Data to process:
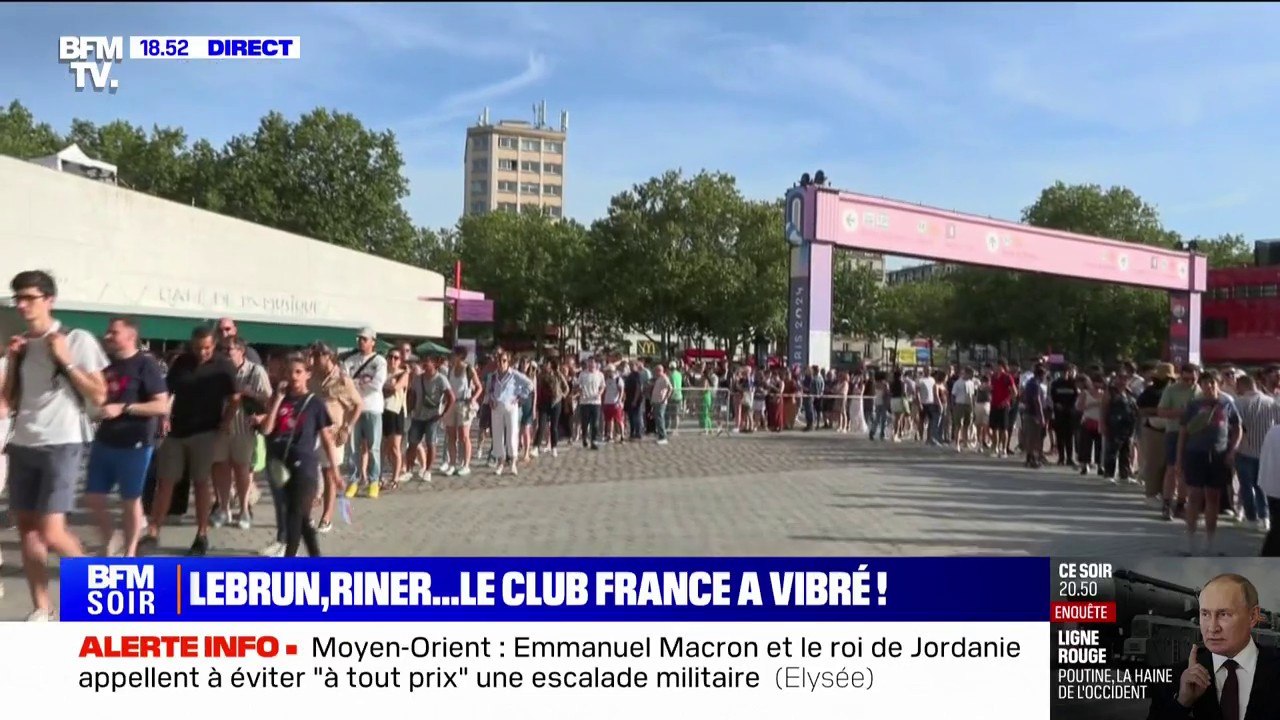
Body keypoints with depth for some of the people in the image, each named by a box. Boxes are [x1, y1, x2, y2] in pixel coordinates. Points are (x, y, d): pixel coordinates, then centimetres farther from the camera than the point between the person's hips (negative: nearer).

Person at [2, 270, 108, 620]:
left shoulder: (77, 340, -5)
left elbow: (99, 397, -7)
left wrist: (65, 361, -13)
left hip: (61, 445, -6)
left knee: (51, 533, -12)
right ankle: (41, 609, 16)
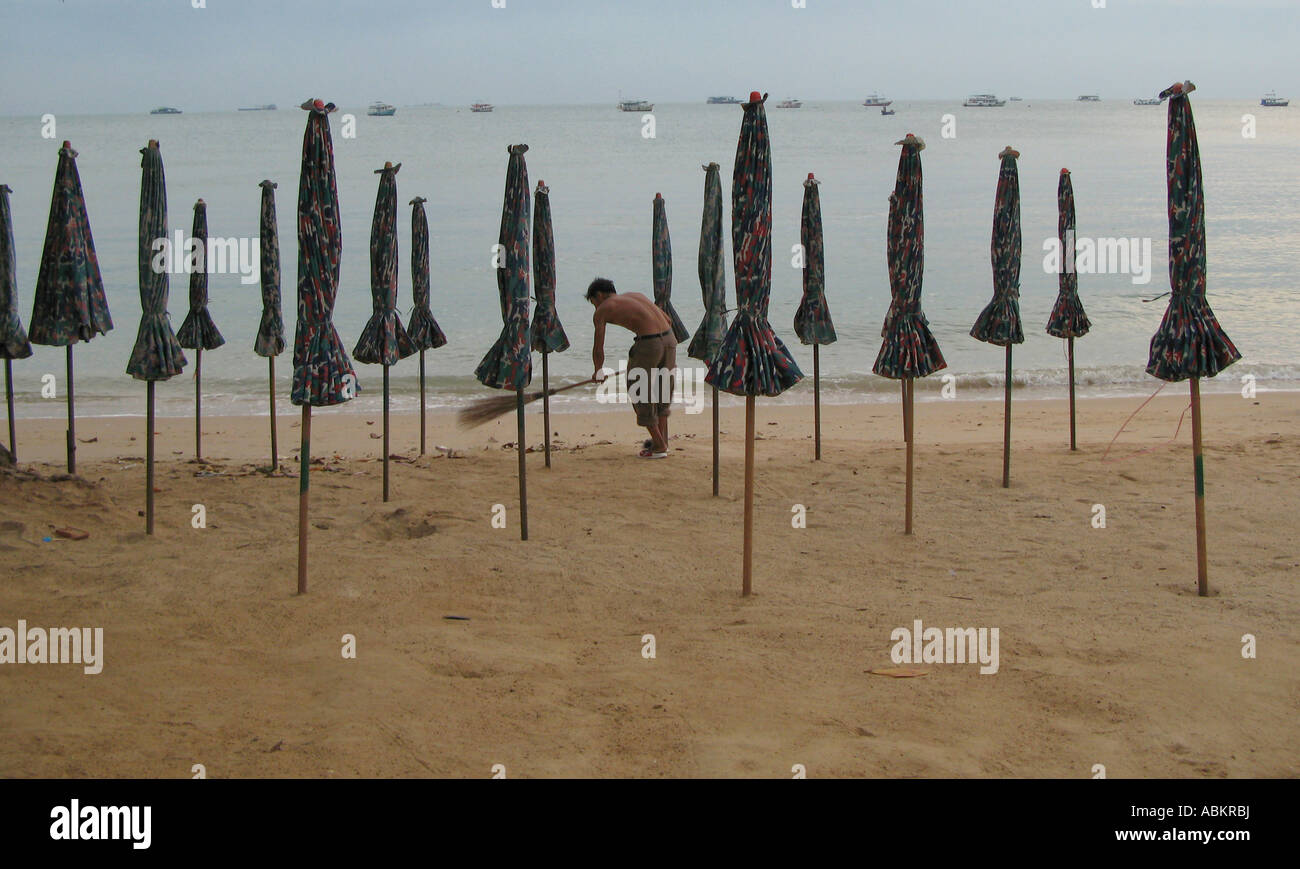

What is expected:
What is the number of lines in the material above that include the string "left"? Give only that number.

Answer area:
5